__WHAT THIS TASK INVOLVES__
Should pictures appear among the records, leave them out, and copy exactly only the lines from the first through the one with "Demasiada información para", inclusive.

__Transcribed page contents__
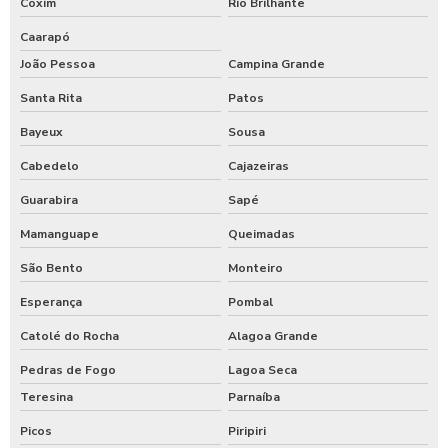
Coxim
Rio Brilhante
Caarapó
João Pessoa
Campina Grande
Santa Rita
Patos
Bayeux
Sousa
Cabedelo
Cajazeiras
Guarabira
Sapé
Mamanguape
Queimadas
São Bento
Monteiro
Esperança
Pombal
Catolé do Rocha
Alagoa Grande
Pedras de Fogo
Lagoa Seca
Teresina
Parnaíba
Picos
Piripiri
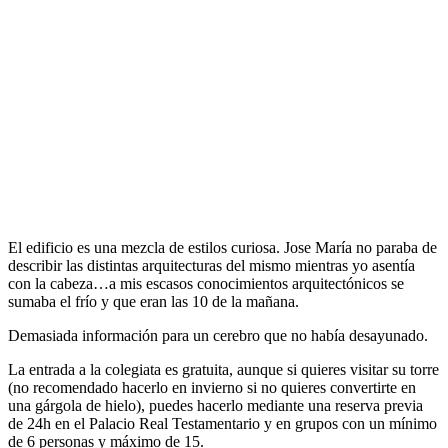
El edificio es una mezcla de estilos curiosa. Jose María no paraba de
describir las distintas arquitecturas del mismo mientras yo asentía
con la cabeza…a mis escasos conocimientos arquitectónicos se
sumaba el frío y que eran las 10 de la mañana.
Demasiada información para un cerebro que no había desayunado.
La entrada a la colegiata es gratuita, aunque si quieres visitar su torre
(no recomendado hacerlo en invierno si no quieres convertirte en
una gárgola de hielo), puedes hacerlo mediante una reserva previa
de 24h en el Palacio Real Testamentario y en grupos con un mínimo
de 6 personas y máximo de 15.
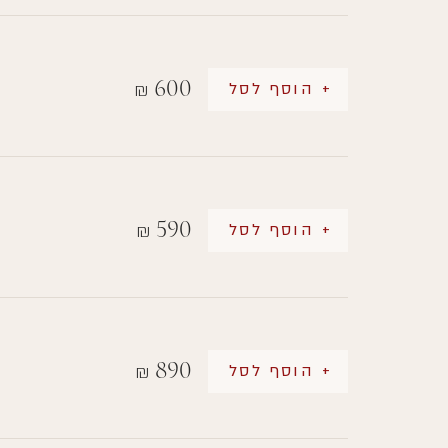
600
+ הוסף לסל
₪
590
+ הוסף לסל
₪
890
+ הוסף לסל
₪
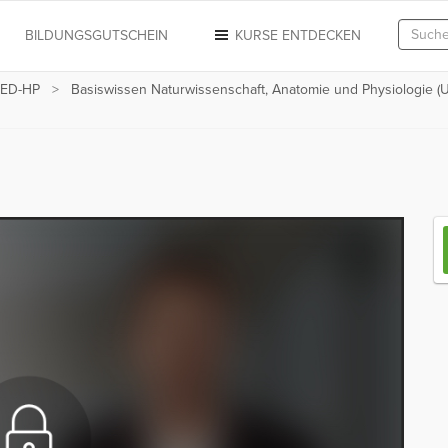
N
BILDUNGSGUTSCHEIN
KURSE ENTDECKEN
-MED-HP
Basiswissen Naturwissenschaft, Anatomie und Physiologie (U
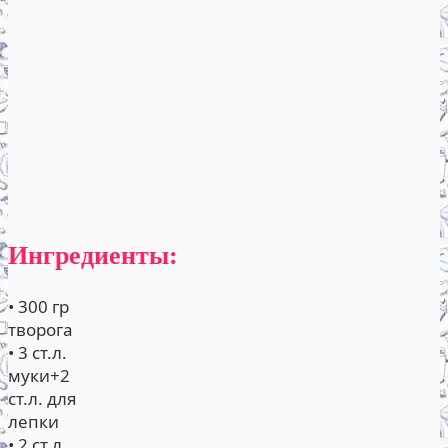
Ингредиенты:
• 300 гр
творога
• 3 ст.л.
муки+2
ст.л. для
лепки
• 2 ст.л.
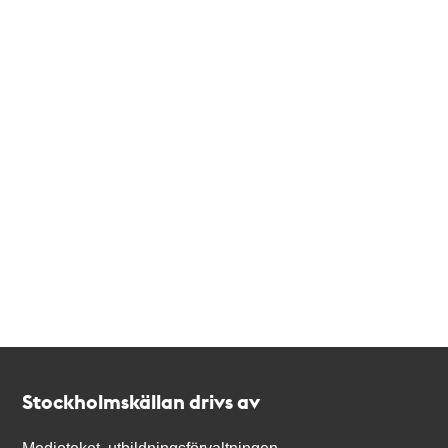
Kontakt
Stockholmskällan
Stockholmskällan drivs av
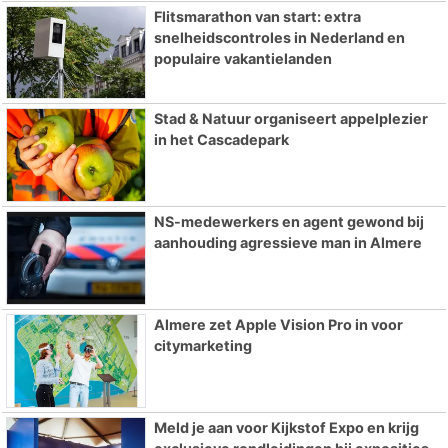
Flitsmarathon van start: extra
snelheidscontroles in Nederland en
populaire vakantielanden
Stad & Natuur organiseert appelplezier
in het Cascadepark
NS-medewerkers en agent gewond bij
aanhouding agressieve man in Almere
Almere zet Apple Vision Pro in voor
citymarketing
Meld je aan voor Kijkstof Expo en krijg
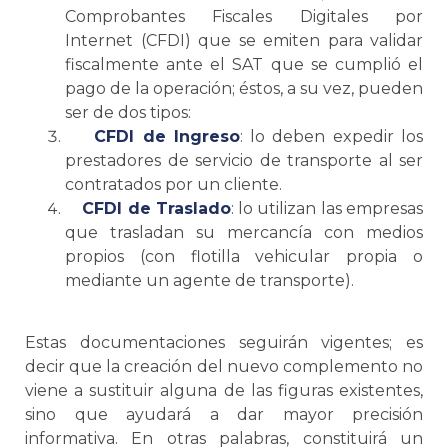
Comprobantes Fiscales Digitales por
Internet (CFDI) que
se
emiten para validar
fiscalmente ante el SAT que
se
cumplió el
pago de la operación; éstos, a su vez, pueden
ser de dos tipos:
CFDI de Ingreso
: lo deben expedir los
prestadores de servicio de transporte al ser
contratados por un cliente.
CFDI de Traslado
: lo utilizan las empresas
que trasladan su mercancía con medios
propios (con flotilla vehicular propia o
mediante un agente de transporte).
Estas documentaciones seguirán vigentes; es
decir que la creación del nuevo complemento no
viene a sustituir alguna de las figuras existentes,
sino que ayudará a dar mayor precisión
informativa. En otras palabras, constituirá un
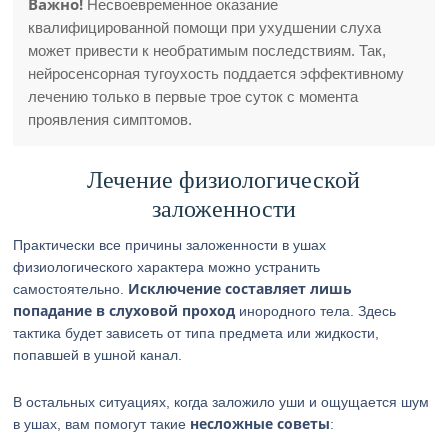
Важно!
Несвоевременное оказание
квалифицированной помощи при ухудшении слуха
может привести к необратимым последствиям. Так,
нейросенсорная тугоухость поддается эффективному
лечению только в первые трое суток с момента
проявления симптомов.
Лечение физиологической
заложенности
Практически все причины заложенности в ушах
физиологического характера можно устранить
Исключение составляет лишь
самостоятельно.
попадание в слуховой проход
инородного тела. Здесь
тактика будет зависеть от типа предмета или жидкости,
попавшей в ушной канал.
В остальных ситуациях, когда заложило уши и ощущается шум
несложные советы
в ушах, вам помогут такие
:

__RESPONSE TO THE TASK__
Coxim
Rio Brilhante
Caarapó
João Pessoa
Campina Grande
Santa Rita
Patos
Bayeux
Sousa
Cabedelo
Cajazeiras
Guarabira
Sapé
Mamanguape
Queimadas
São Bento
Monteiro
Esperança
Pombal
Catolé do Rocha
Alagoa Grande
Pedras de Fogo
Lagoa Seca
Teresina
Parnaíba
Picos
Piripiri
El edificio es una mezcla de estilos curiosa. Jose María no paraba de
describir las distintas arquitecturas del mismo mientras yo asentía
con la cabeza…a mis escasos conocimientos arquitectónicos se
sumaba el frío y que eran las 10 de la mañana.
Demasiada información para un cerebro que no había desayunado.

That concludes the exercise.